Flavio: É. Em 2008 eu morava em Mississauga e teve um dia que nos chegamos em casa (tínhamos ido à casa de uns amigos brasileiros) e quando chegamos em casa, a porta da minha garagem, era uma town house, uma garagem pequena e tal, e estava na metade de neve! Eu e a minha esposa tivemos que tirar com a pá. Perdemos ali uma hora mais ou menos tirando a neve para poder parar o carro driveway, nem para entrar na garagem! Por enquanto, um inverno só aqui na região de Hamilton, não foi tão sério assim.

Christian: E, para encerrar, o que o Flavio de hoje diria para aquele Flavio que chegou aqui na primeira vez, quando estava se mudando com a família? Que conselho você daria para ele?

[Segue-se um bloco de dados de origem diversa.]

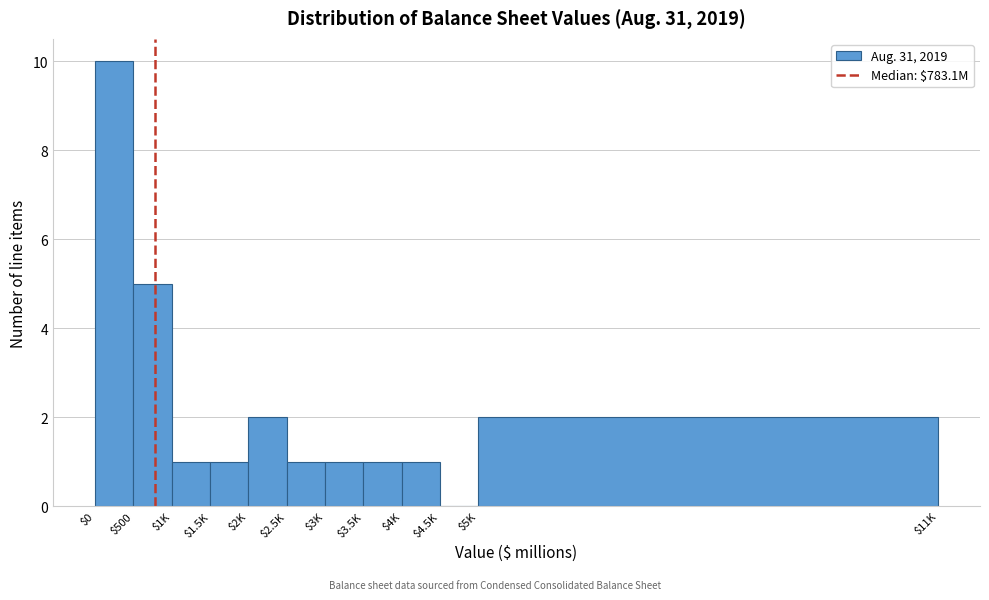

What is the sum of all values?

25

Flavio: Olha essa é uma ótima pergunta! O que eu diria? Eu me preparei tanto antes de vir que eu não posso dizer: se prepare mais. Porque, para nós, foram dois, três anos de preparação, não só eu como a minha esposa. As filhas nós colocamos em escola de inglês. Então, o que eu diria: olha, você tem que ter muita paciência e muita resiliência (acho que é essa a palavra em português), porque, no começo, vai ser muito difícil, mas depois as coisas se ajeitam. Então, esse conselho que eu daria para mim há 15 anos atrás, eu daria agora para os brasileiros que estão no Brasil nos ouvindo: tenham paciência, se preparem bastante e melhorem o seu inglês (tenho certeza que você concorda comigo nisso). Não pense que o seu inglês estudado no Brasil (“ah eu estou no último nível…”), não importa a escola, é pouco!

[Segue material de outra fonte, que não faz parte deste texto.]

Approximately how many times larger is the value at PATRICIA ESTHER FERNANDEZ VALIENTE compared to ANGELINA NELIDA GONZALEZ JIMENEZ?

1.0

Christian: É horrível chegar aqui e ver: “ah eu não falo nada”…

Flavio: Eu até que não passei muito isso, porque eu passei essa situação nos Estados Unidos, quando eu fui para Michigan, fui fazer um estágio lá (nessa situação de dizer “ah! Estou último nível do curso de inglês, eu sei falar…”). Eu cheguei lá e eu não entendia o que eles falavam na empresa que eu fui trabalhar. Eu não entendia o que eles diziam e eles não entendiam o que eu dizia. E aí passei os três primeiros meses de muito sofrimento. Então, a minha sugestão é: se preparem o máximo possível. Façam contato com brasileiros daqui e peçam ajuda porque os brasileiros aqui estão dispostos a ajudar. Mas não peçam aos brasileiros que se esforçaram para vir para cá, dentro da legalidade, para te indicarem caminhos ilegais. Se você vem para o Canadá, venha para respeitar as leis do país. O Canadá é um país ótimo, maravilhoso! E é o que é hoje, porque todas as pessoas que aqui moram, das várias culturas e várias etnias, estão aqui porque respeitam as leis aqui do Canadá e a maneira como o Canadá é e a cultura canadense. Eu fico muito triste quando vejo brasileiros orientando outros para virem para cá de maneira ilegal. Eu não acho isso correto. Eu acho que todas as pessoas podem ter seus sonhos, têm todo o direito. Mas tem que fazer as coisas de acordo com a lei, no Brasil, aqui no Canadá, nos Estados Unidos, onde for.